WASHINGTON – Federal courts may have to intervene to decide whether Trump administration officials have to comply with congressional subpoenas in the oversight investigation into Special Counsel Robert S. Mueller III’s report on Russian interference in the 2016 U.S. Presidential Election, Senate Majority Leader Mitch McConnell said Tuesday.

“My assumption is all of these are issues are going to end up in the courts,” McConnell (R-Ky.) said at a news conference on Tuesday.

When pressed further, McConnell said: “It looks like it’s gonna end up in court. We’ll see how it’s all worked out.”

On April 18, the Justice Department released a redacted version of Mueller’s report.

The report is the product of a 22-month-long investigation.

Mueller said in his report that he did not find any evidence of collusion between members of the Trump campaign and Russian officials. Mueller did not make a determination as to whether obstruction had occurred.
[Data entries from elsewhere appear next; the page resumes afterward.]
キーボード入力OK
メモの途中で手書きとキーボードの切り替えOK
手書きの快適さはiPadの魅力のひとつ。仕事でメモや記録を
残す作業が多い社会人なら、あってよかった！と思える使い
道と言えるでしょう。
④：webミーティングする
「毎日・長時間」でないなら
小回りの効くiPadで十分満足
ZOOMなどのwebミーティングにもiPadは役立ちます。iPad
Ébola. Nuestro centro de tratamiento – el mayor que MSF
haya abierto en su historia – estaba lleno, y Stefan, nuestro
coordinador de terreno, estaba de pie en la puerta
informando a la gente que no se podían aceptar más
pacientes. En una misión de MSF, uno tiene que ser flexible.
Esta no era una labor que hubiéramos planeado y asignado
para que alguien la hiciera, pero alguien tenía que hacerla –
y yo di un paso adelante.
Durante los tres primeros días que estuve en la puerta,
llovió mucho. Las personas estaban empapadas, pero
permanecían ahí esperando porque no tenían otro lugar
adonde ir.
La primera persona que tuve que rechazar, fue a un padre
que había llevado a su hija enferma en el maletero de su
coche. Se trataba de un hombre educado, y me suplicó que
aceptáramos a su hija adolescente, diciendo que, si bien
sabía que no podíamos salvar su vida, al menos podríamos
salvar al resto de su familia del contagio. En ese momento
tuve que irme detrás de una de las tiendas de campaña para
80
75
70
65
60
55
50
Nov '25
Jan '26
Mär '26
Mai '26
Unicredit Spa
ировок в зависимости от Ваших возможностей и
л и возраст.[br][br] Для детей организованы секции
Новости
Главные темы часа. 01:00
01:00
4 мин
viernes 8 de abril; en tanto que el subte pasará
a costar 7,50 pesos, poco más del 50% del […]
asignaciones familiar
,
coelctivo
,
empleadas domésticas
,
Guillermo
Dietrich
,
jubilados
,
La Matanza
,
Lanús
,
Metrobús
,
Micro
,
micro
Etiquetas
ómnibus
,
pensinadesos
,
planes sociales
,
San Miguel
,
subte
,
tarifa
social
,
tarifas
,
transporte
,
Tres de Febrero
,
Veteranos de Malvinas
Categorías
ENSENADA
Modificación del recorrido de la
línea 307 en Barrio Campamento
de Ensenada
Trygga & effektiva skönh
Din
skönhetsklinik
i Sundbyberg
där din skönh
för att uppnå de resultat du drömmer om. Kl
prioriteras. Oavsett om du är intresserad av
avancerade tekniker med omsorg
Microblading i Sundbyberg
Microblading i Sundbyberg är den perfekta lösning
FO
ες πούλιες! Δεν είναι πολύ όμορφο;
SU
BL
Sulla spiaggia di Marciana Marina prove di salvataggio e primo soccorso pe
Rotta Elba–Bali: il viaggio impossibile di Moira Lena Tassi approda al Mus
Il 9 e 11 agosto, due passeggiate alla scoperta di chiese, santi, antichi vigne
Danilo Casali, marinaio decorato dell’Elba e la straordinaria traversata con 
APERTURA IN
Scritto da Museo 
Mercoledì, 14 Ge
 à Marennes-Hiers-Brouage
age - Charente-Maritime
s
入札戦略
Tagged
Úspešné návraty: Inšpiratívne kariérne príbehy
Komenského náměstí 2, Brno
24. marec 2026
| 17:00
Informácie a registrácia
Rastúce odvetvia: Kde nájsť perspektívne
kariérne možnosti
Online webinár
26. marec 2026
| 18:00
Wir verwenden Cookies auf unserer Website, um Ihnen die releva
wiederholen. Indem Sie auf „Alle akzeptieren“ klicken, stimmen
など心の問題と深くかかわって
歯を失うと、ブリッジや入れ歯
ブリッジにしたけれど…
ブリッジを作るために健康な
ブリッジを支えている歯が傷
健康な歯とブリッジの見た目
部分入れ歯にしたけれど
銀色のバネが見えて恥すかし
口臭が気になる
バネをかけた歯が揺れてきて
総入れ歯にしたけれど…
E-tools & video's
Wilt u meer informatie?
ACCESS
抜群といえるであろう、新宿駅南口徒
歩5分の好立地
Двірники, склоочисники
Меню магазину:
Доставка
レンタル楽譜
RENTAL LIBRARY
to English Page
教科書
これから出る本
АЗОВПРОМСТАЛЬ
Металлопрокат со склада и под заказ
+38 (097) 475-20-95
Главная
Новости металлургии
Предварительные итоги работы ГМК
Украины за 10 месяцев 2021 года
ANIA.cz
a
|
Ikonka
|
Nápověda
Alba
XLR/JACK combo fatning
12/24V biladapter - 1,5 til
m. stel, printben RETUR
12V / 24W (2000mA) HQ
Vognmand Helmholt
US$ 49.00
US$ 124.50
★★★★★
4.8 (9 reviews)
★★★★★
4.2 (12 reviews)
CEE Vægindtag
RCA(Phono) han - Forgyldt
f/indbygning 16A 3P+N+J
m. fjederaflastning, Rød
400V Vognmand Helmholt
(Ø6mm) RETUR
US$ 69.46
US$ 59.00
Attorney General William Barr relayed the report’s findings at a news conference about 90 minutes before the release. Barr reiterated that portions of the report would be redacted to protect national security interests as well as the identities of people who were interviewed but not charged.

On April 19, House Judiciary Committee Chairman Jerrold Nadler (D-N.Y.) issued a subpoena for the full report.

A few weeks earlier the committee voted to authorize subpoenas for several administration officials. Among them is former White House Chief Counsel Don McGahn II. The subpoena, which seeks from McGahn both testimony and documents, was issued last week.

The White House has said the subpoenas are a non-starter.

Barr is scheduled to testify before the Senate Judiciary Committee on Wednesday. He is scheduled to testify before the House Judiciary Committee on Thursday.

However, Barr’s House appearance is up in the air due to a dispute between himself and Nadler over whether the committee’s chief counsel may ask questions at the hearing.